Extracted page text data
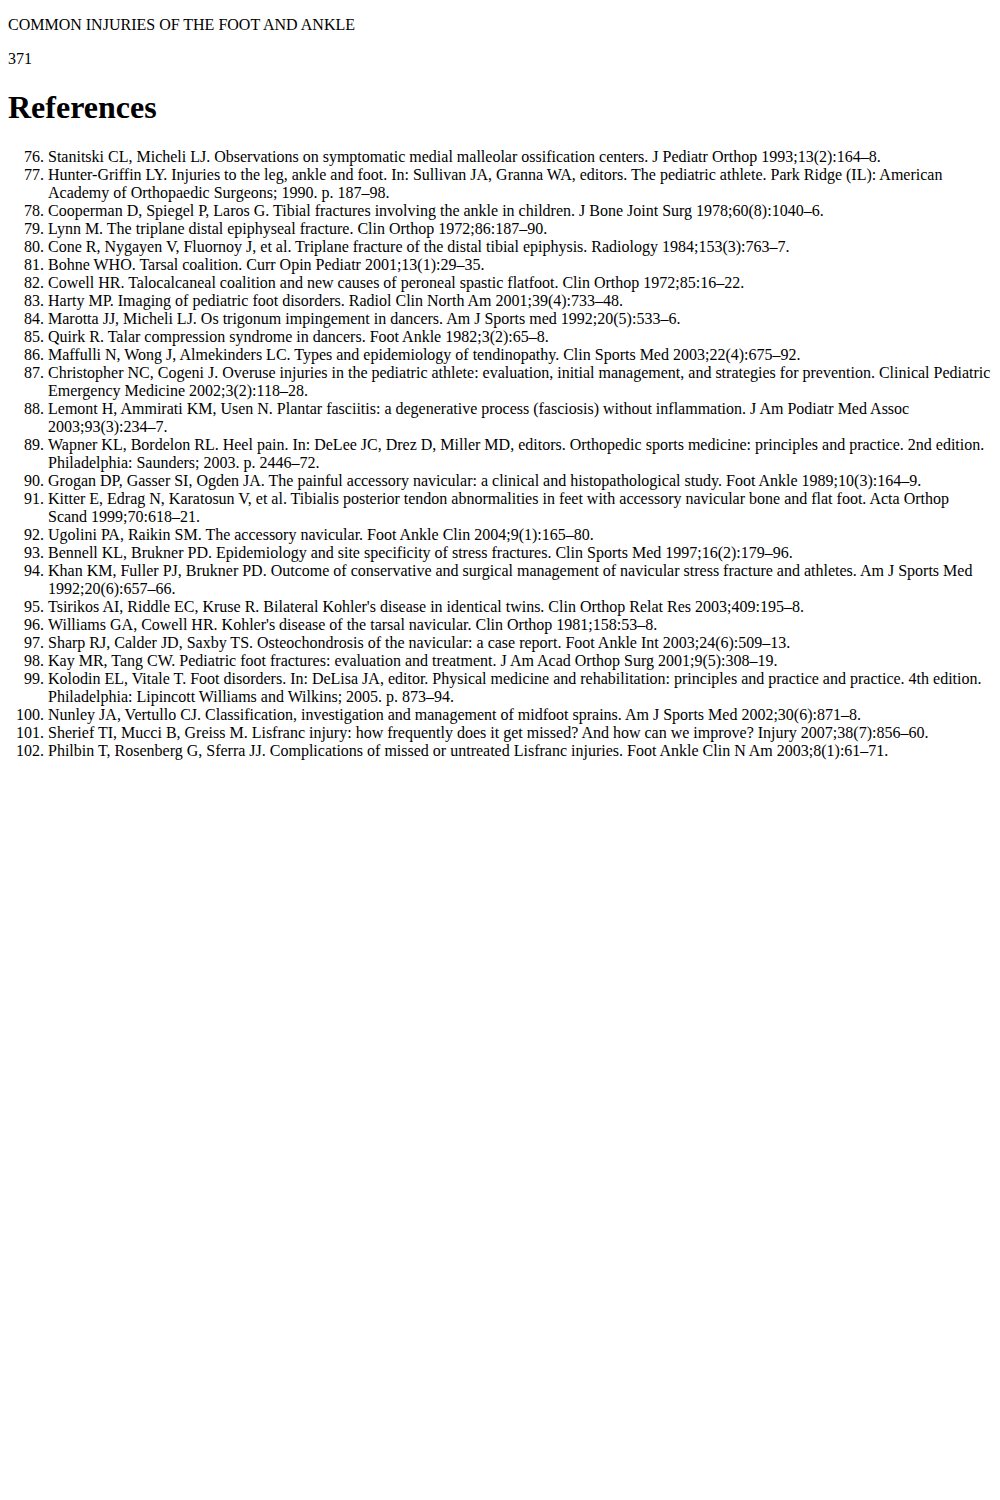COMMON INJURIES OF THE FOOT AND ANKLE
371
References
Stanitski CL, Micheli LJ. Observations on symptomatic medial malleolar ossification centers. J Pediatr Orthop 1993;13(2):164–8.
Hunter-Griffin LY. Injuries to the leg, ankle and foot. In: Sullivan JA, Granna WA, editors. The pediatric athlete. Park Ridge (IL): American Academy of Orthopaedic Surgeons; 1990. p. 187–98.
Cooperman D, Spiegel P, Laros G. Tibial fractures involving the ankle in children. J Bone Joint Surg 1978;60(8):1040–6.
Lynn M. The triplane distal epiphyseal fracture. Clin Orthop 1972;86:187–90.
Cone R, Nygayen V, Fluornoy J, et al. Triplane fracture of the distal tibial epiphysis. Radiology 1984;153(3):763–7.
Bohne WHO. Tarsal coalition. Curr Opin Pediatr 2001;13(1):29–35.
Cowell HR. Talocalcaneal coalition and new causes of peroneal spastic flatfoot. Clin Orthop 1972;85:16–22.
Harty MP. Imaging of pediatric foot disorders. Radiol Clin North Am 2001;39(4):733–48.
Marotta JJ, Micheli LJ. Os trigonum impingement in dancers. Am J Sports med 1992;20(5):533–6.
Quirk R. Talar compression syndrome in dancers. Foot Ankle 1982;3(2):65–8.
Maffulli N, Wong J, Almekinders LC. Types and epidemiology of tendinopathy. Clin Sports Med 2003;22(4):675–92.
Christopher NC, Cogeni J. Overuse injuries in the pediatric athlete: evaluation, initial management, and strategies for prevention. Clinical Pediatric Emergency Medicine 2002;3(2):118–28.
Lemont H, Ammirati KM, Usen N. Plantar fasciitis: a degenerative process (fasciosis) without inflammation. J Am Podiatr Med Assoc 2003;93(3):234–7.
Wapner KL, Bordelon RL. Heel pain. In: DeLee JC, Drez D, Miller MD, editors. Orthopedic sports medicine: principles and practice. 2nd edition. Philadelphia: Saunders; 2003. p. 2446–72.
Grogan DP, Gasser SI, Ogden JA. The painful accessory navicular: a clinical and histopathological study. Foot Ankle 1989;10(3):164–9.
Kitter E, Edrag N, Karatosun V, et al. Tibialis posterior tendon abnormalities in feet with accessory navicular bone and flat foot. Acta Orthop Scand 1999;70:618–21.
Ugolini PA, Raikin SM. The accessory navicular. Foot Ankle Clin 2004;9(1):165–80.
Bennell KL, Brukner PD. Epidemiology and site specificity of stress fractures. Clin Sports Med 1997;16(2):179–96.
Khan KM, Fuller PJ, Brukner PD. Outcome of conservative and surgical management of navicular stress fracture and athletes. Am J Sports Med 1992;20(6):657–66.
Tsirikos AI, Riddle EC, Kruse R. Bilateral Kohler's disease in identical twins. Clin Orthop Relat Res 2003;409:195–8.
Williams GA, Cowell HR. Kohler's disease of the tarsal navicular. Clin Orthop 1981;158:53–8.
Sharp RJ, Calder JD, Saxby TS. Osteochondrosis of the navicular: a case report. Foot Ankle Int 2003;24(6):509–13.
Kay MR, Tang CW. Pediatric foot fractures: evaluation and treatment. J Am Acad Orthop Surg 2001;9(5):308–19.
Kolodin EL, Vitale T. Foot disorders. In: DeLisa JA, editor. Physical medicine and rehabilitation: principles and practice and practice. 4th edition. Philadelphia: Lipincott Williams and Wilkins; 2005. p. 873–94.
Nunley JA, Vertullo CJ. Classification, investigation and management of midfoot sprains. Am J Sports Med 2002;30(6):871–8.
Sherief TI, Mucci B, Greiss M. Lisfranc injury: how frequently does it get missed? And how can we improve? Injury 2007;38(7):856–60.
Philbin T, Rosenberg G, Sferra JJ. Complications of missed or untreated Lisfranc injuries. Foot Ankle Clin N Am 2003;8(1):61–71.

## Work instruction
From the data above, output only the lines between the line containing "Christopher NC, Cogeni" and the line containing "Williams GA, Cowell", inclusive, exactly as written.

## Solved exercise
Christopher NC, Cogeni J. Overuse injuries in the pediatric athlete: evaluation, initial management, and strategies for prevention. Clinical Pediatric Emergency Medicine 2002;3(2):118–28.
Lemont H, Ammirati KM, Usen N. Plantar fasciitis: a degenerative process (fasciosis) without inflammation. J Am Podiatr Med Assoc 2003;93(3):234–7.
Wapner KL, Bordelon RL. Heel pain. In: DeLee JC, Drez D, Miller MD, editors. Orthopedic sports medicine: principles and practice. 2nd edition. Philadelphia: Saunders; 2003. p. 2446–72.
Grogan DP, Gasser SI, Ogden JA. The painful accessory navicular: a clinical and histopathological study. Foot Ankle 1989;10(3):164–9.
Kitter E, Edrag N, Karatosun V, et al. Tibialis posterior tendon abnormalities in feet with accessory navicular bone and flat foot. Acta Orthop Scand 1999;70:618–21.
Ugolini PA, Raikin SM. The accessory navicular. Foot Ankle Clin 2004;9(1):165–80.
Bennell KL, Brukner PD. Epidemiology and site specificity of stress fractures. Clin Sports Med 1997;16(2):179–96.
Khan KM, Fuller PJ, Brukner PD. Outcome of conservative and surgical management of navicular stress fracture and athletes. Am J Sports Med 1992;20(6):657–66.
Tsirikos AI, Riddle EC, Kruse R. Bilateral Kohler's disease in identical twins. Clin Orthop Relat Res 2003;409:195–8.
Williams GA, Cowell HR. Kohler's disease of the tarsal navicular. Clin Orthop 1981;158:53–8.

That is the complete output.